### Required action
Scan the listing below for lines with the word "laundry". Report how many there are, as a number alone.
-------- Data records
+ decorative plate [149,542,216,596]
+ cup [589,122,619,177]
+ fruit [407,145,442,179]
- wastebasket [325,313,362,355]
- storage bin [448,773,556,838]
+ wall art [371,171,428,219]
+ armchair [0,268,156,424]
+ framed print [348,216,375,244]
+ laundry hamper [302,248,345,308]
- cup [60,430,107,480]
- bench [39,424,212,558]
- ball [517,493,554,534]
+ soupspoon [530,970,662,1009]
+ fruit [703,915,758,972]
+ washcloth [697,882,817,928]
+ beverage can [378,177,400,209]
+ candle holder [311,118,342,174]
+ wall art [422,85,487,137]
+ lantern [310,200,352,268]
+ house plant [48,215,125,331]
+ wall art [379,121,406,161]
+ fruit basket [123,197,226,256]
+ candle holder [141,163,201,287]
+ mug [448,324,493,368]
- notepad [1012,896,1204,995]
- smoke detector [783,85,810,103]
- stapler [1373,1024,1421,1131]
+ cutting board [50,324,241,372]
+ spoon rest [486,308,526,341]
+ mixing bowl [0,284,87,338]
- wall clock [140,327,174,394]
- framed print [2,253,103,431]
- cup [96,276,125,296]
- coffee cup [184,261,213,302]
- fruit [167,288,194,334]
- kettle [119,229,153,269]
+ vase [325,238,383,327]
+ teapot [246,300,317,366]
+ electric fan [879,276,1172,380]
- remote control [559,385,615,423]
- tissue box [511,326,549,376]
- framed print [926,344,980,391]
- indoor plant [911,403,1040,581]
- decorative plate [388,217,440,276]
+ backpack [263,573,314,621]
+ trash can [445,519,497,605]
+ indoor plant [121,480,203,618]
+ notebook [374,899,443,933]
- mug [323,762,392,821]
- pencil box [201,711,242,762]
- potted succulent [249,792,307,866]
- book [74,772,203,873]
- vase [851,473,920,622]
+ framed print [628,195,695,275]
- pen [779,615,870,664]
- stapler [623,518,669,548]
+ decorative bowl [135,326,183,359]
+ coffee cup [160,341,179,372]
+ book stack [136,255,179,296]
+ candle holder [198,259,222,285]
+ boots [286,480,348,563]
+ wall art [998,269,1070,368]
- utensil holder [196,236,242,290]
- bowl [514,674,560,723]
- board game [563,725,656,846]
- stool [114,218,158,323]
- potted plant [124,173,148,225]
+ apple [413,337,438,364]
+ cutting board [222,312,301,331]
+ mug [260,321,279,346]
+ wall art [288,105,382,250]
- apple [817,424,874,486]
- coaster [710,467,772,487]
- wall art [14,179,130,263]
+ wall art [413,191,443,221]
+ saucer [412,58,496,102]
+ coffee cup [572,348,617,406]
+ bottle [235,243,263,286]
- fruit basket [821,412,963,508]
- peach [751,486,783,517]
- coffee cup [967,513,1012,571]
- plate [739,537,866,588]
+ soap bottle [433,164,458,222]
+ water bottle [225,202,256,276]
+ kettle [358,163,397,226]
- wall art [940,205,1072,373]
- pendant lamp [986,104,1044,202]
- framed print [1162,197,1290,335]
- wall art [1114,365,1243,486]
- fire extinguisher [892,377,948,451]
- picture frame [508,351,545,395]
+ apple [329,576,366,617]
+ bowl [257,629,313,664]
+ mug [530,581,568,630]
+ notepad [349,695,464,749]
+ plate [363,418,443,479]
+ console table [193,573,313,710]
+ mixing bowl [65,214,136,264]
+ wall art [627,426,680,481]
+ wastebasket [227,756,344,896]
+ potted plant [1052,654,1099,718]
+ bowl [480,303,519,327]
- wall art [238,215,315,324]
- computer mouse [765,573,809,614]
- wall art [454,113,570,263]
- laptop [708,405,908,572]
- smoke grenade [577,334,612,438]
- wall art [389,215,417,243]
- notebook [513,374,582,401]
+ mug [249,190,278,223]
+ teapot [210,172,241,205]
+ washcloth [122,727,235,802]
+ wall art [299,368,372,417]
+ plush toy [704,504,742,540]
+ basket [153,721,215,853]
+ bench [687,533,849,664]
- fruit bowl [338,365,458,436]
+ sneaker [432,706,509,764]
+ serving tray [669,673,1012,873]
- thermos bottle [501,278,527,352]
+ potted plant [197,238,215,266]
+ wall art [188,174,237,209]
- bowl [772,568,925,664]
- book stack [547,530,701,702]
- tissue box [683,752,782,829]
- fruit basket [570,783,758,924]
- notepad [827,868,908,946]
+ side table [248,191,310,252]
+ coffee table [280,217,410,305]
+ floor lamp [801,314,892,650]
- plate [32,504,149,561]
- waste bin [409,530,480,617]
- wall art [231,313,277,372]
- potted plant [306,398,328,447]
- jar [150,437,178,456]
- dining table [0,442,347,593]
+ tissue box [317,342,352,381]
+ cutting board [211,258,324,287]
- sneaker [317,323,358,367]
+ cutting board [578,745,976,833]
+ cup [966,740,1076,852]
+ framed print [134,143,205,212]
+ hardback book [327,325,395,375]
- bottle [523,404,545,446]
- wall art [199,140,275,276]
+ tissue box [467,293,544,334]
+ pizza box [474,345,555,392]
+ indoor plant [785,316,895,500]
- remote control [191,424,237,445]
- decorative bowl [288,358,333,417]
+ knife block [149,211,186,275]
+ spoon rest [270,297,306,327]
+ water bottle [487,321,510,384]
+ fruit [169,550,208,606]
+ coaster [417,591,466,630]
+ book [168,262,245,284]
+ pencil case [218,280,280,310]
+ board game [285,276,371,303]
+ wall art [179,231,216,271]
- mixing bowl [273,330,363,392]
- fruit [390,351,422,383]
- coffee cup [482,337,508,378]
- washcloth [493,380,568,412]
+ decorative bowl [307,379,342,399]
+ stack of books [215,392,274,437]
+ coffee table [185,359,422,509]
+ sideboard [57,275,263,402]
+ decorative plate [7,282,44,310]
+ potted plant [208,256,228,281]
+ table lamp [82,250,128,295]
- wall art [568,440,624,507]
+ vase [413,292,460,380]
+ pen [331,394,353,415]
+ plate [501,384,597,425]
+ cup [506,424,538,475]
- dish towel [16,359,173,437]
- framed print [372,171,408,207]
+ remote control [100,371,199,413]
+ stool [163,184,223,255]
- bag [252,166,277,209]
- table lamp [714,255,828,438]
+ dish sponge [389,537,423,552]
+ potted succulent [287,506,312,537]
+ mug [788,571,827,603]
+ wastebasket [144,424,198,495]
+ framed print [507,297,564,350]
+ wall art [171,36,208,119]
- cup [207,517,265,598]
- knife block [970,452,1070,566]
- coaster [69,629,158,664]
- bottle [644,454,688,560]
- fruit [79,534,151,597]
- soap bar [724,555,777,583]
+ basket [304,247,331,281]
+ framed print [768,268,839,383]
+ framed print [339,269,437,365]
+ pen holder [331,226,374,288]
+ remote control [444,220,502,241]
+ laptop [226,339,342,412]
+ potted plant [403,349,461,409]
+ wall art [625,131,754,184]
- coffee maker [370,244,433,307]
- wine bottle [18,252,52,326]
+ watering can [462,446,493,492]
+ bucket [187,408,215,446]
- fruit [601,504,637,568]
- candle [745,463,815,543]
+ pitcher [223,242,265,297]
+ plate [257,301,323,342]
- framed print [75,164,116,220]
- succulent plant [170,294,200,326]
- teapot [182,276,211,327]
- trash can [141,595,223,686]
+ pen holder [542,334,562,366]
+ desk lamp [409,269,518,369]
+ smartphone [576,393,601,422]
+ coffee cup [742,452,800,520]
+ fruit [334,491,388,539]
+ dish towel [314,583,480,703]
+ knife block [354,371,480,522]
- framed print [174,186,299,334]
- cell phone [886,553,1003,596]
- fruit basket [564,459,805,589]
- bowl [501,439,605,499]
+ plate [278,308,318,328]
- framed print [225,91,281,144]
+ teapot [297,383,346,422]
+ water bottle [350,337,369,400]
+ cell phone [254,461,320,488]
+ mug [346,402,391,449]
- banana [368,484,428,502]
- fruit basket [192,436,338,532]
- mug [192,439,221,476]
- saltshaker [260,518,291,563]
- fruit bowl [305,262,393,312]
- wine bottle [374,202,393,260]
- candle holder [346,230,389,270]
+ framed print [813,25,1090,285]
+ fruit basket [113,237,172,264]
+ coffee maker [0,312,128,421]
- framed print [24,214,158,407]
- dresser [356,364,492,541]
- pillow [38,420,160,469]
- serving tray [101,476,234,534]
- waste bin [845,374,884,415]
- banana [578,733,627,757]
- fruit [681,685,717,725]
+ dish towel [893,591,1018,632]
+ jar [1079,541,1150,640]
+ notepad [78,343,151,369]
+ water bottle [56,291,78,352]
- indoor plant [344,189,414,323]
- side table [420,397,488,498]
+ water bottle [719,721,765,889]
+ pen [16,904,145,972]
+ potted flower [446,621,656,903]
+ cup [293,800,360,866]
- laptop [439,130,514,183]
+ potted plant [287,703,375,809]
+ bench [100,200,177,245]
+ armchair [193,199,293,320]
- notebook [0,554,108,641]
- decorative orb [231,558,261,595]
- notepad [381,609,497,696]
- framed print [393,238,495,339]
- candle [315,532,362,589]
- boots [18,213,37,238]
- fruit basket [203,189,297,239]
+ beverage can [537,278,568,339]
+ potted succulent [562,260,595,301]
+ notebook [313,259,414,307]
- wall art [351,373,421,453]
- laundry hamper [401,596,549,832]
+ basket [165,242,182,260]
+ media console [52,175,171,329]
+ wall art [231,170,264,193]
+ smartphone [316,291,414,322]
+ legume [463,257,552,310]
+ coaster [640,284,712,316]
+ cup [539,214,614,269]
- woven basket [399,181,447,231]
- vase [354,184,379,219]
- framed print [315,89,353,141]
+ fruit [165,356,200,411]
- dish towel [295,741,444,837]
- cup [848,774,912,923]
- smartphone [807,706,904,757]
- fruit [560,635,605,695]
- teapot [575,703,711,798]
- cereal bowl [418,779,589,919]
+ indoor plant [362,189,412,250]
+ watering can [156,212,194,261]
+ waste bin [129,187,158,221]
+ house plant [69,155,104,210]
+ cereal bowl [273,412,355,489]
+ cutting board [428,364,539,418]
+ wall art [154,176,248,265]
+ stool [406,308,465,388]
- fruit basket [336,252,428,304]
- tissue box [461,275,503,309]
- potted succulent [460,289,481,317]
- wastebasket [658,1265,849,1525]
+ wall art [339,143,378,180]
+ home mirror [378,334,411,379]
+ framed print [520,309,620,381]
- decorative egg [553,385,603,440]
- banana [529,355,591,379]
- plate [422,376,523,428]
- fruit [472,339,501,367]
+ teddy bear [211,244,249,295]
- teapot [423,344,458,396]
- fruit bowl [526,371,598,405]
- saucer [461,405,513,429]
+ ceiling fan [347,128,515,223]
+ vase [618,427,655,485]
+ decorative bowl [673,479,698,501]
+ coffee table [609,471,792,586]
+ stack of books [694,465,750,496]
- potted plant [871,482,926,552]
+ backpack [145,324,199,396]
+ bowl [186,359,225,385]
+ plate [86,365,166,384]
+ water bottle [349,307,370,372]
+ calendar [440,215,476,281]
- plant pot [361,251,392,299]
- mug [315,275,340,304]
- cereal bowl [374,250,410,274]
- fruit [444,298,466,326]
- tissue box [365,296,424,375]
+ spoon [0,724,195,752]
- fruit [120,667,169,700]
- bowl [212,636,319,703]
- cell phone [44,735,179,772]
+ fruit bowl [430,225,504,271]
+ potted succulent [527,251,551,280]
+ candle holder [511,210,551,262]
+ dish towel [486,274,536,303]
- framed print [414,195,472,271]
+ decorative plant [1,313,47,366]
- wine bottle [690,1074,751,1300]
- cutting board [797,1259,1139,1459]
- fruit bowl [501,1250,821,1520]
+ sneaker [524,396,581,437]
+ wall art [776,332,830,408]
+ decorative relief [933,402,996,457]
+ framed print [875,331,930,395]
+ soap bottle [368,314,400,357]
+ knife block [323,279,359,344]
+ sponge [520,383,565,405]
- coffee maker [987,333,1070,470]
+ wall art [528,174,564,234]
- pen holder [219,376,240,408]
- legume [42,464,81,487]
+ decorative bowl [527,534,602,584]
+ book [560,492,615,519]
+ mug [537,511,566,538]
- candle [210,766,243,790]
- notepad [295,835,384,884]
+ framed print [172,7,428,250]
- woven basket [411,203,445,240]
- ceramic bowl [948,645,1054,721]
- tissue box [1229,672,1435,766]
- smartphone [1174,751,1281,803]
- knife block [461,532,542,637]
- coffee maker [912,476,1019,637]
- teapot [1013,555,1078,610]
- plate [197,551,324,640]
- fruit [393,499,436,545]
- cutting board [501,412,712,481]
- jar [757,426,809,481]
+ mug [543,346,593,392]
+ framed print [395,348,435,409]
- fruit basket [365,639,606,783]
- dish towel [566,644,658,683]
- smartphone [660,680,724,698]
----------------
### Response area
2